TROP TOT pour les collègues de travail et amis avec qui tant de passions professionnelles restaient à partager.
VOIR AILLEURS
Le choix de vivre à l’étranger était lié à son envie de voir ailleurs. Le besoin de ne pas se laisser enfermer dans quelque chose d’étriqué, avec un horizon pas assez large. Certes, l’on n’a pas besoin d’aller très loin pour voyager au sens de rencontrer de nouvelles personnes et de communiquer c’est-à-dire donner et recevoir, apprendre et faire apprendre. Déjà Christian était de ceux-là ! Mais sa disponibilité, sous des airs au premier abord un peu sévères pour un échange a toujours été totale. Et elle s’exprimait aussi dans le fait d’aller ailleurs. Très sérieux dans le travail, il savait tirer les câbles sous-marins de tant de communications. Et il y veillait, il veillait à ce qu’ils fonctionnent comme prévu.
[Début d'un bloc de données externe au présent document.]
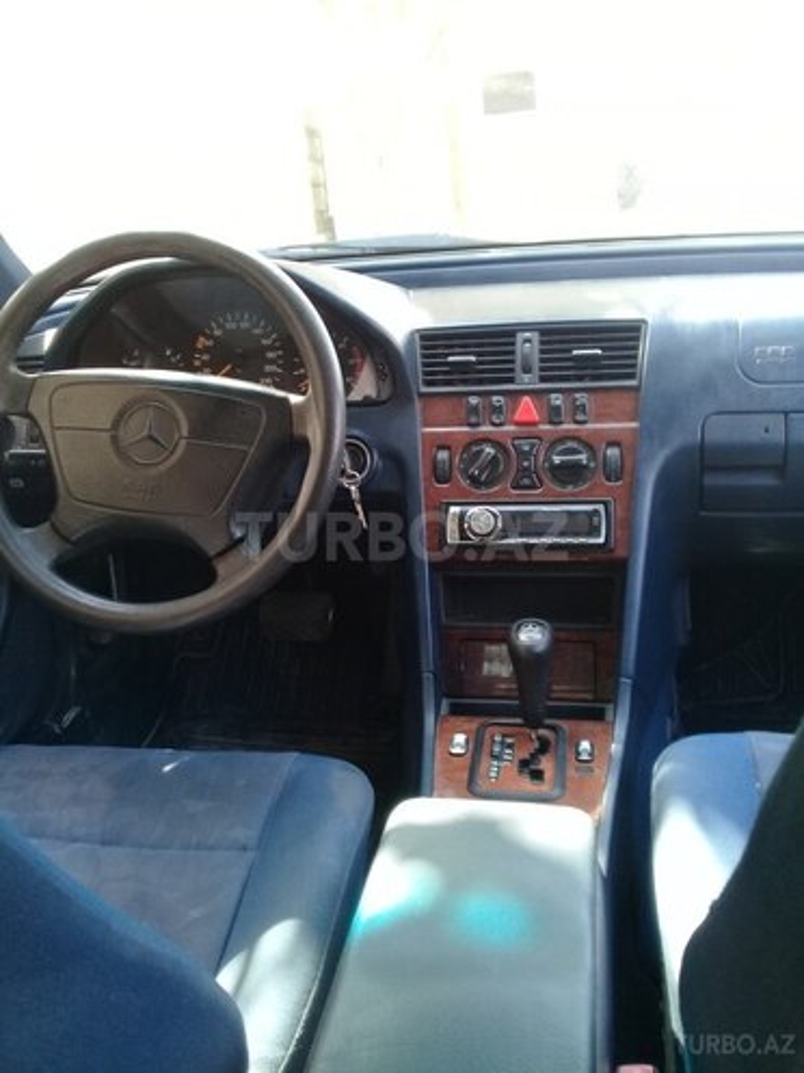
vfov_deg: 58.4
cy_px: 536
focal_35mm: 31
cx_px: 402
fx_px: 960
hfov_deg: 45.4
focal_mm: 3.3
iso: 64
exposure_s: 1/33
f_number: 2.2
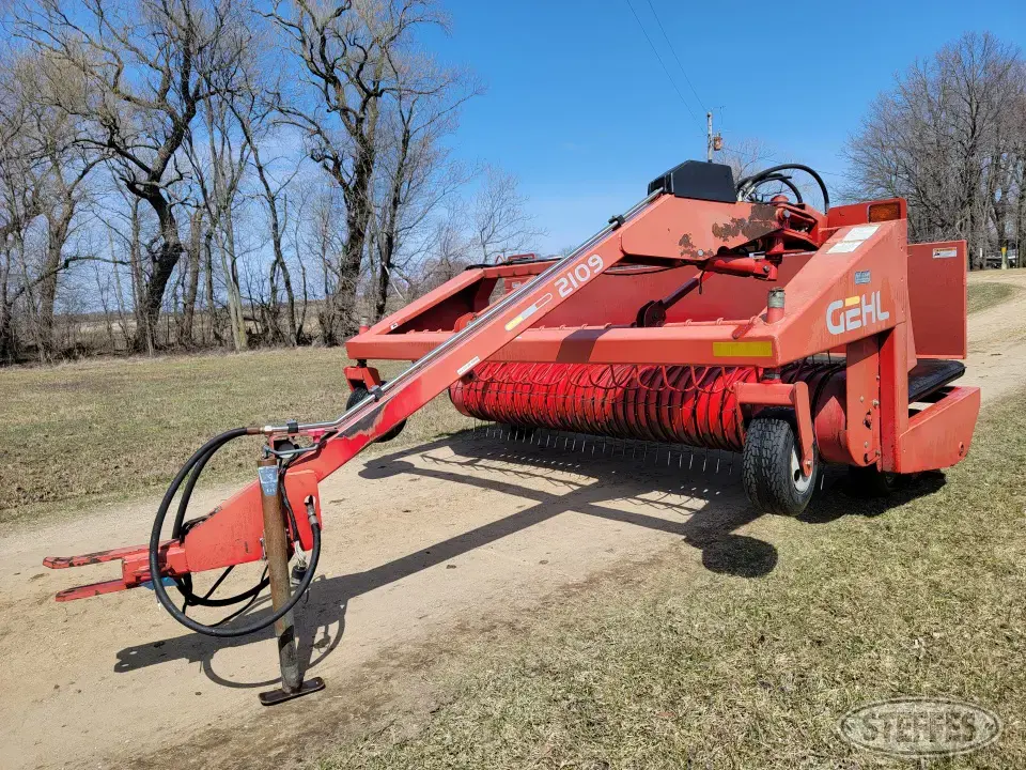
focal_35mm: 24
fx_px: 711
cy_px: 385
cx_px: 513
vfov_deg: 56.8
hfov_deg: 71.6
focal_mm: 6.7
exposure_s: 1/955
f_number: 1.8
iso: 16
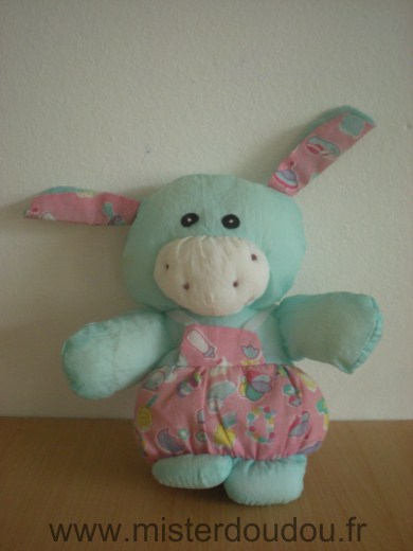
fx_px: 604
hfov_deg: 37.7
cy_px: 276
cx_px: 206
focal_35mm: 38
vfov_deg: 49.0
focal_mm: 6.3
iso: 267
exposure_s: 1/7.9
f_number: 3.1
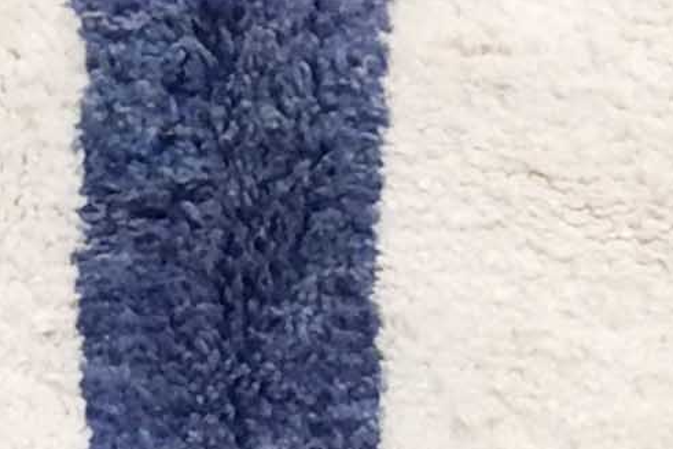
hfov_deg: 10.2
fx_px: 3758
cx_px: 251
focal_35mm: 201
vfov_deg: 6.6
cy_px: -442
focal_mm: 4.15
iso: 32
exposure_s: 1/35
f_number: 2.2
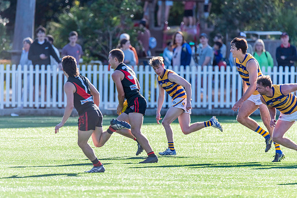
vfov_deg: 2.1
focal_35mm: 653
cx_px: 140
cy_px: 93
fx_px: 5390
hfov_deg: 3.2
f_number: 6.3
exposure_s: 1/2000
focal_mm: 600
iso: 800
MAIS TOUJOURS LA FAMILLE AU CENTRE
Si son travail l’occupait beaucoup durant cinq jours de la semaine, il restait disponible à la famille les deux autres. Il pratiquait donc 5+2=7. Et dans tout ceci il était
VEILLEUR : sur la vie de ses proches, sur des projets professionnels, sur le développement personnel, celui de ses proches (au sens le plus ouvert du terme)
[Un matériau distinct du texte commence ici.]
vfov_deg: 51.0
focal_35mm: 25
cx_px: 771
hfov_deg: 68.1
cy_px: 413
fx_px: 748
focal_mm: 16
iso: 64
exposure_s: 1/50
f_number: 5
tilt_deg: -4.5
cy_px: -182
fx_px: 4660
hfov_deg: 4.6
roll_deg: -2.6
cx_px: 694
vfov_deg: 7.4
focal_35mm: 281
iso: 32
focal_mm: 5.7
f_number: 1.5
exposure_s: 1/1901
Que sa manière d’ouvrir une bouteille de vin me sert d’illustration. Je l’ai vu jubiler dans ces moments. Et bien sûr, sa joie de voir libérer une bouteille de son arôme, exprimait chez lui, la joie de pouvoir libérer le potentiel qu’il savait déceler chez son conjoint, son enfant, chez son collègue de travail, chez son ami. Libérer chez l’autre ce qu’il y a de bon en lui et le faire avec toute connaissance de l’art de savoir ouvrir une bouteille et surtout savoir verser le vin dans le verre. (sûrement pas comme on verse du coca !)
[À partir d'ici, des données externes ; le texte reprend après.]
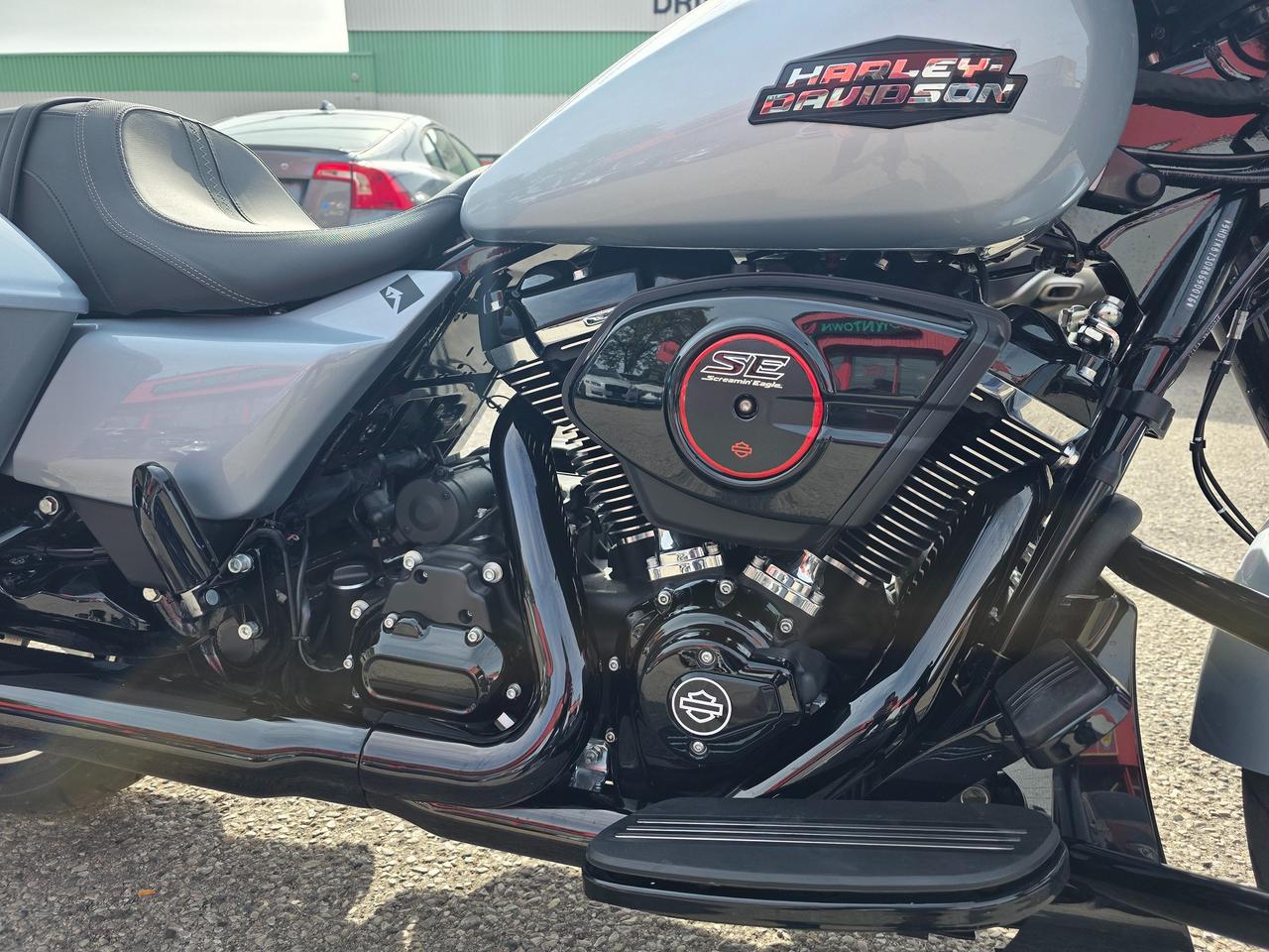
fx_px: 843
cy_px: 476
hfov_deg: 73.9
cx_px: 634
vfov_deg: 58.9
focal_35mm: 23
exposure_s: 1/2436
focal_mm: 6.3
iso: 80
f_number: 1.7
Un serviteur de l’Evangile est celui qui veille, qui veille sur l’essentiel, désigné sous le nom de maître qu’un serviteur attend.
Un serviteur de la vie, Christian l’a été avec aussi sa capacité de mise à distance : par le fait de savoir tourner en dérision ce qu’il considérait comme vanité. Il s’en méfiait pour lui-même, il la désignait chez les autres. Doué d’une perspicacité rare, la dérision sinon le silence complet, étaient ses armes pour réagir au monde qu’il percevait de la sorte.
Christian était un veilleur qui voulait voir ailleurs. Mais il le faisait en toute discrétion : comme un animal (âne) qui donne des coups pour se défendre et est solide, comme un mulet qui buté sait tenir le cap.
Christian !
Les plus proches savent que tu voulais faire une marche sur les routes de saint Jacques de Compostelle. Dans votre chambre, accrochée au mur la croix du Christ que l’on t’a offert pour ta première communion et le magnifique auto portrait de ton grand-père. Avec ta foi intellectuelle qui ne supporte aucune hypocrisie, heureux d’avoir été marié à l’église et les enfants baptisés, par ta mort comme par ta vie tu deviens un passeur de la VIE que nous célébrons aujourd’hui.
Certes, Cyrille et Aurore auraient aimé que tu leur apprennes encore tant et tant de choses. Ils auraient aimé t’admirer de ton vivant, à leurs côtés. Et Claire de pouvoir compter sur toi pour continuer à partager la vie à deux et en famille. Et nous tous de pouvoir partager des moments de bonheur simple, celui de travail ou de repos.
Toi qui aimais lire, tu nous laisse le livre de ta vie fermé. A nous de continuer à écrire le nôtre en prolongeant ta vie dans nos vies.
Christian, nous te confions maintenant à Dieu, car comme tu aimais dire : « Dieu reconnaîtra les siens ». Et tu en fais partie. AMEN.